SCRIPTURE: Psalm 56:2 (TM) – larger reading Psalm 56
Not a day goes by but somebody beats me up; They make it their duty to beat me up.
In his book Fuzzy Memories, Jack Handey writes: There used to be this bully who would demand my lunch money every day. Since I was smaller, I would give it to him. Then I decided to fight back. I started taking karate lessons. But then the karate lesson guy said I had to start paying him five dollars a lesson. So I just went back to paying the bully. Too many people feel it is easier just to pay the bully than it is to learn how to defeat him.
His name was Dick Locke. He was my bully. He would simply yell across the playground, “Hey, Martin, it’s your turn. Come get beat up!” He was stronger, faster, and meaner than I could ever be. It was a miserable couple of years.

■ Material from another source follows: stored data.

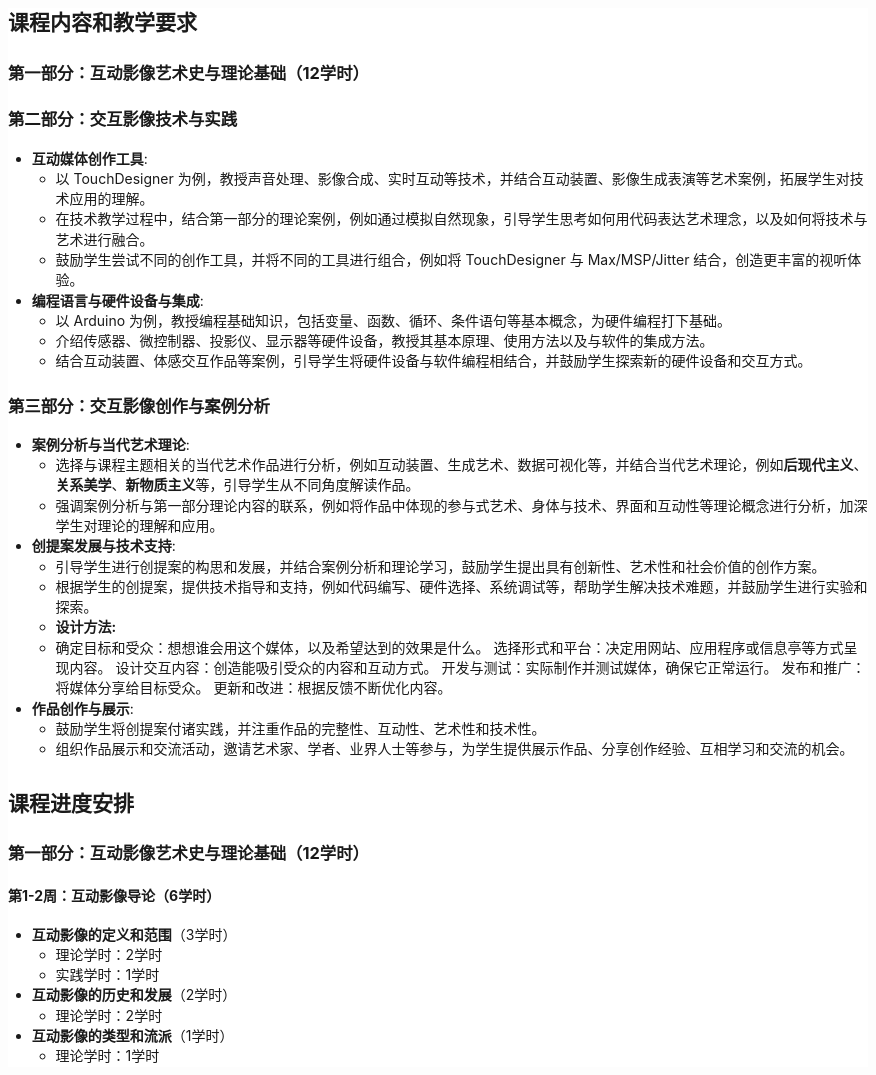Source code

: ## 课程内容和教学要求

### 第一部分：互动影像艺术史与理论基础（12学时）



### **第二部分：交互影像技术与实践**

- **互动媒体创作工具**:
  - 以 TouchDesigner 为例，教授声音处理、影像合成、实时互动等技术，并结合互动装置、影像生成表演等艺术案例，拓展学生对技术应用的理解。
  - 在技术教学过程中，结合第一部分的理论案例，例如通过模拟自然现象，引导学生思考如何用代码表达艺术理念，以及如何将技术与艺术进行融合。
  - 鼓励学生尝试不同的创作工具，并将不同的工具进行组合，例如将 TouchDesigner 与 Max/MSP/Jitter 结合，创造更丰富的视听体验。
- **编程语言与硬件设备与集成**:
  - 以 Arduino 为例，教授编程基础知识，包括变量、函数、循环、条件语句等基本概念，为硬件编程打下基础。
  - 介绍传感器、微控制器、投影仪、显示器等硬件设备，教授其基本原理、使用方法以及与软件的集成方法。
  - 结合互动装置、体感交互作品等案例，引导学生将硬件设备与软件编程相结合，并鼓励学生探索新的硬件设备和交互方式。

### **第三部分：交互影像创作与案例分析**

- **案例分析与当代艺术理论**:
  - 选择与课程主题相关的当代艺术作品进行分析，例如互动装置、生成艺术、数据可视化等，并结合当代艺术理论，例如**后现代主义**、**关系美学**、**新物质主义**等，引导学生从不同角度解读作品。
  - 强调案例分析与第一部分理论内容的联系，例如将作品中体现的参与式艺术、身体与技术、界面和互动性等理论概念进行分析，加深学生对理论的理解和应用。
- **创提案发展与技术支持**:
  - 引导学生进行创提案的构思和发展，并结合案例分析和理论学习，鼓励学生提出具有创新性、艺术性和社会价值的创作方案。
  - 根据学生的创提案，提供技术指导和支持，例如代码编写、硬件选择、系统调试等，帮助学生解决技术难题，并鼓励学生进行实验和探索。
  - **设计方法:**
  - 确定目标和受众：想想谁会用这个媒体，以及希望达到的效果是什么。
	选择形式和平台：决定用网站、应用程序或信息亭等方式呈现内容。
	设计交互内容：创造能吸引受众的内容和互动方式。
	开发与测试：实际制作并测试媒体，确保它正常运行。
	发布和推广：将媒体分享给目标受众。
	更新和改进：根据反馈不断优化内容。
- **作品创作与展示**:
  - 鼓励学生将创提案付诸实践，并注重作品的完整性、互动性、艺术性和技术性。
  - 组织作品展示和交流活动，邀请艺术家、学者、业界人士等参与，为学生提供展示作品、分享创作经验、互相学习和交流的机会。



## 课程进度安排

### 第一部分：互动影像艺术史与理论基础（12学时）

#### 第1-2周：互动影像导论（6学时）

- **互动影像的定义和范围**（3学时）
  - 理论学时：2学时
  - 实践学时：1学时
- **互动影像的历史和发展**（2学时）
  - 理论学时：2学时
- **互动影像的类型和流派**（1学时）
  - 理论学时：1学时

I understand now that he was simply angry. I was simply his release valve. Easier to just kick the skinny kid (6 feet and 110 lbs) than to deal with whatever the real problem was. It was his “duty” to beat me up. Oh, by the way, it didn’t help that I would mouth off at him. Not a wise thing on my part… but, I too was angry at the world… or at least those who made up the “controlling” part of my world.
I finally found peace and tranquility in and through the church. The church became my real family. It was the church who loved me regardless of who I was. It became my home... my family. And through the church, Allapattah Methodist in Miami, I found purpose for my life.
I’ve often wondered about Dick Locke. Whatever became of him? I’ve done the Google thing and came up with nothing, but it doesn’t stop me from wondering… and praying… and hoping that there was a “Allapattah” in Dick’s life.
When you are being beaten up all you want is for it to stop. Just make the pain go away. Learning to defeat the bullies takes a lot of patience and tremendous amount of love. Boy, I can’t do that! But that is just the point, God never asks us to do something that we can do.
And so we pray for him to make them stop and if we listen, really listen, he’ll tell us how. God’s message to me was: Stop fighting back. Stop running. The message was delivered one summer at Leesburg Youth Camp via God’s messenger Dr. D. D. Holt.
And so, one summer evening at the Manor Park pool I stopped. Dick met me at the bottom of the steps. He came to beat me up. I just couldn’t fight any longer. He hit me hard. I went down. He was on top of me hitting me over and over and over again. I just lay there looking up at him. “Aren’t you going to fight?” he asked. “No, Dick, I’m not. I’m tried of fighting you.” In frustration and a little anger he got off of me and walked away. It was the last time Dick sought me out to beat me up.
Our paths would cross again during high school, but there were no more beatings, no more running, no more bullying. Maybe my prayers to God to make it stop finally kicked in. All I knew was that I wasn’t being kicked any longer.
I really do wonder whatever happened to Dick Locke. Did he find happiness and fulfillment in his life or did he end up behind bars.
God, come rescue all those who are being beaten up. Give them the courage to love their bully in spite of the kicking. Bring peace where there is hatred … and show us what can and must do to bring an end to bullying in our world!